In 1890, Wernicke was promoted to Professor of General Pathology in the Faculty of Medicine, holding that position until October 1907.
His students included Guillermo Seeber, who described the parasite Rhinosporidium seeberi, and Alejandro Posadas, with whom Wernicke first described the fungal disease Coccidioidomycosis.

Wernicke was a founding member and served two terms as President of the Asociación Médica Argentina (Argentine Medical Association) from 1894-1895 and from 1896-1897. He was vice-president of the First Latin American Scientific Congress held in Buenos Aires on April 11, 1898, where he led the medical sciences section. At the Second Latin American Scientific Congress, held in Montevideo from March 20 to 31, 1901, he served as president of the board as well as being president of the coordinating committee in Argentina and the official delegate of the Argentine government. He also presented a paper on amyloid degeneration.

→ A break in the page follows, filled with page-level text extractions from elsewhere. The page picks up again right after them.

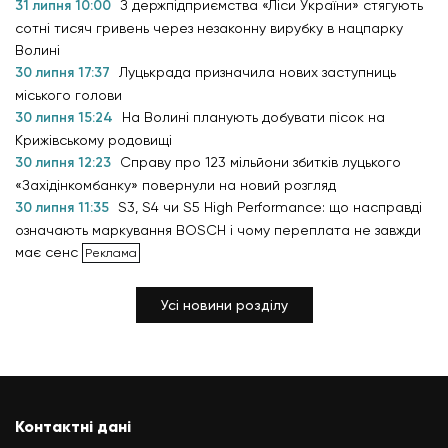
31 липня 10:00
З держпідприємства «Ліси України» стягують
сотні тисяч гривень через незаконну вирубку в нацпарку
Волині
30 липня 17:37
Луцькрада призначила нових заступниць
міського голови
30 липня 15:24
На Волині планують добувати пісок на
Крижівському родовищі
30 липня 12:23
Справу про 123 мільйони збитків луцького
«Західінкомбанку» повернули на новий розгляд
30 липня 11:35
S3, S4 чи S5 High Performance: що насправді
означають маркування BOSCH і чому переплата не завжди
має сенс
Усі новини розділу
Контактні дані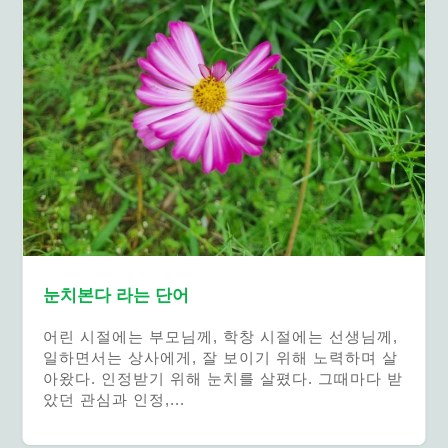
눈치본다 라는 단어
어린 시절에는 부모님께, 학창 시절에는 선생님께,
일하면서는 상사에게, 잘 보이기 위해 노력하며 살
아왔다. 인정받기 위해 눈치를 살폈다. 그때마다 받
았던 관심과 인정,...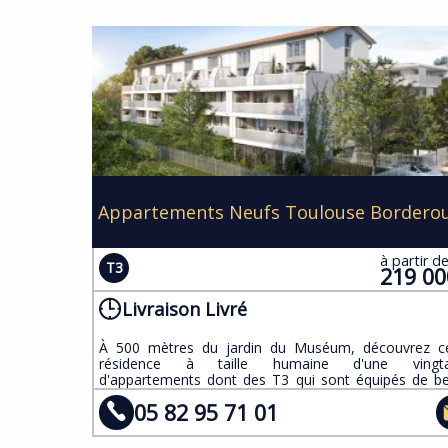
Appartements Neufs Toulouse Bordero
à partir d
T3
219 0
Livraison Livré
À 500 mètres du jardin du Muséum, découvrez c
résidence à taille humaine d'une vingta
d'appartements dont des T3 qui sont équipés de be
prestations.
05 82 95 71 01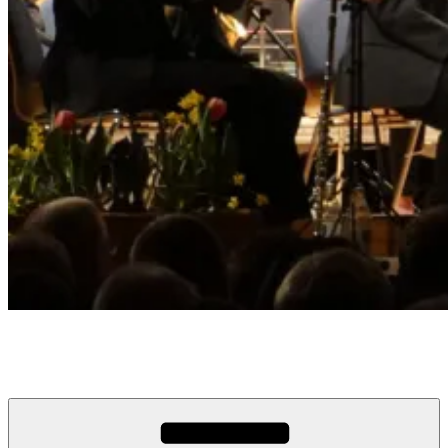
Musikverein Edelweiß Busenbach
Musik. Vielfalt. Emotionen. seit 1920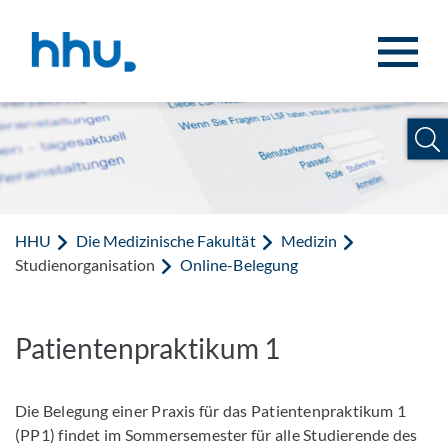
Zum Inhalt springen
Zur Suche springen
HHU
Die Medizinische Fakultät
Medizin
Studienorganisation
Online-Belegung
Patientenpraktikum 1
Die Belegung einer Praxis für das Patientenpraktikum 1
(PP1) findet im Sommersemester für alle Studierende des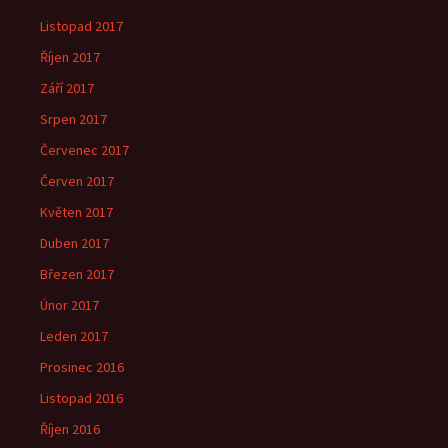
Listopad 2017
Říjen 2017
Září 2017
Srpen 2017
Červenec 2017
Červen 2017
Květen 2017
Duben 2017
Březen 2017
Únor 2017
Leden 2017
Prosinec 2016
Listopad 2016
Říjen 2016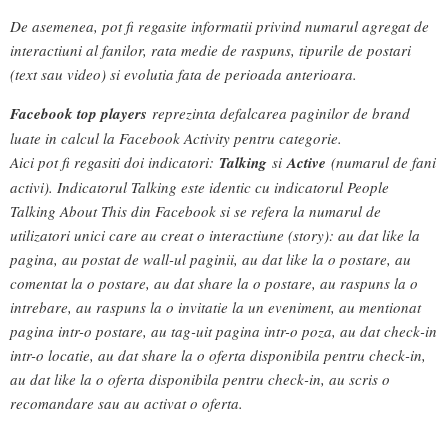
De asemenea, pot fi regasite informatii privind numarul agregat de
interactiuni al fanilor, rata medie de raspuns, tipurile de postari
(text sau video) si evolutia fata de perioada anterioara.
Facebook top players
reprezinta defalcarea paginilor de brand
luate in calcul la Facebook Activity pentru categorie.
Aici pot fi regasiti doi indicatori:
Talking
si
Active
(numarul de fani
activi). Indicatorul Talking este identic cu indicatorul People
Talking About This din Facebook si se refera la numarul de
utilizatori unici care au creat o interactiune (story): au dat like la
pagina, au postat de wall-ul paginii, au dat like la o postare, au
comentat la o postare, au dat share la o postare, au raspuns la o
intrebare, au raspuns la o invitatie la un eveniment, au mentionat
pagina intr-o postare, au tag-uit pagina intr-o poza, au dat check-in
intr-o locatie, au dat share la o oferta disponibila pentru check-in,
au dat like la o oferta disponibila pentru check-in, au scris o
recomandare sau au activat o oferta.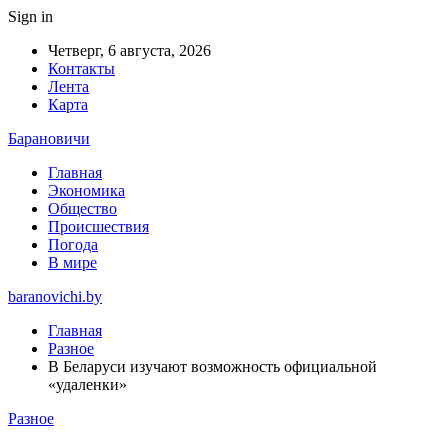
Sign in
Четверг, 6 августа, 2026
Контакты
Лента
Карта
Барановичи
Главная
Экономика
Общество
Происшествия
Погода
В мире
baranovichi.by
Главная
Разное
В Беларуси изучают возможность официальной
«удаленки»
Разное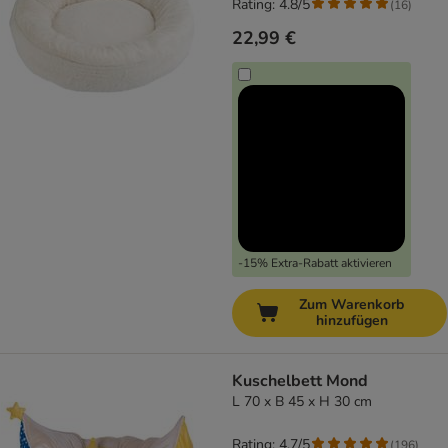
Rating: 4.8/5
(
16
)
22,99 €
-15% Extra-Rabatt aktivieren
Zum Warenkorb
hinzufügen
Kuschelbett Mond
L 70 x B 45 x H 30 cm
Rating: 4.7/5
(
196
)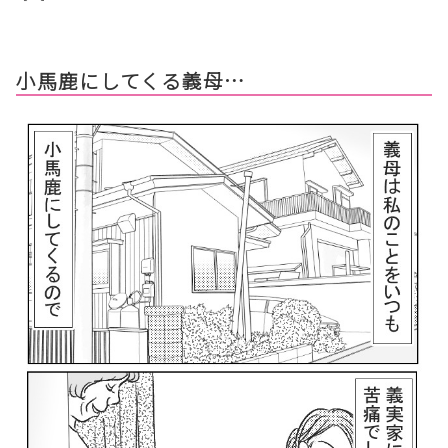
小馬鹿にしてくる義母…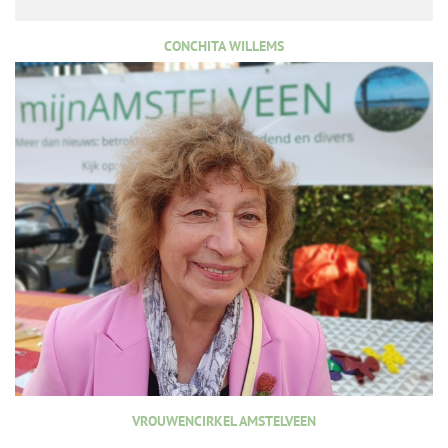
CONCHITA WILLEMS
VROUWENCIRKEL AMSTELVEEN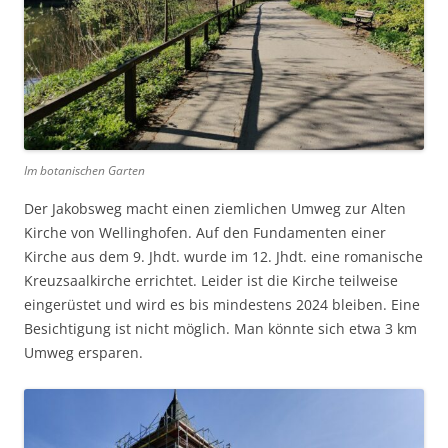
Im botanischen Garten
Der Jakobsweg macht einen ziemlichen Umweg zur Alten
Kirche von Wellinghofen. Auf den Fundamenten einer
Kirche aus dem 9. Jhdt. wurde im 12. Jhdt. eine romanische
Kreuzsaalkirche errichtet. Leider ist die Kirche teilweise
eingerüstet und wird es bis mindestens 2024 bleiben. Eine
Besichtigung ist nicht möglich. Man könnte sich etwa 3 km
Umweg ersparen.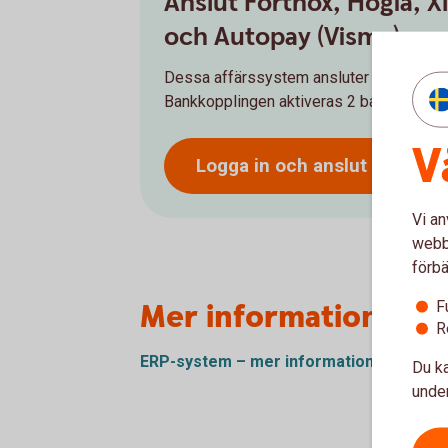
Anslut Fortnox, Hogia, X
och Autopay (Visma)
Dessa affärssystem ansluter ni själva en
Bankkopplingen aktiveras 2 bankdagar eft
V
Logga in och anslut ert ERP t
Vi an
webbp
förbä
Mer information
F
R
ERP-system – mer
information
Du ka
under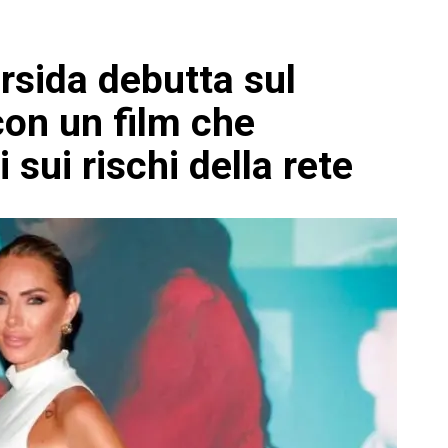
Ursida debutta sul
on un film che
i sui rischi della rete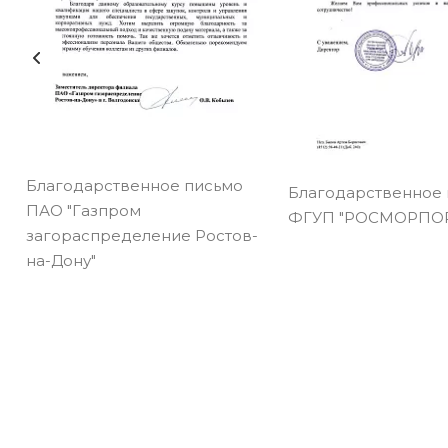
Благодарственное письмо
Благодарственное
ПАО "Газпром
ФГУП "РОСМОРПОР
загораспределение Ростов-
на-Дону"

In 1907, Wernicke formally retired from the University, stepping down from the Chair of General Pathology, and the positions of Academician and Counselor of the School of Medicine. In a ceremony on October 30, 1907, the Board of Directors granted him the title of "Honorary Professor", in recognition of "his services to the city, the nation and the profession". His students and colleagues published a Libro d'e Oro (Golden Book) as a festschrift in his honor.

Wernicke continued to see patients in his private practice.
He served as president of the Academia Nacional de Medicina de Buenos Aires from 1912-1913.

Roberto Wernicke died in Buenos Aires on October 14, 1922.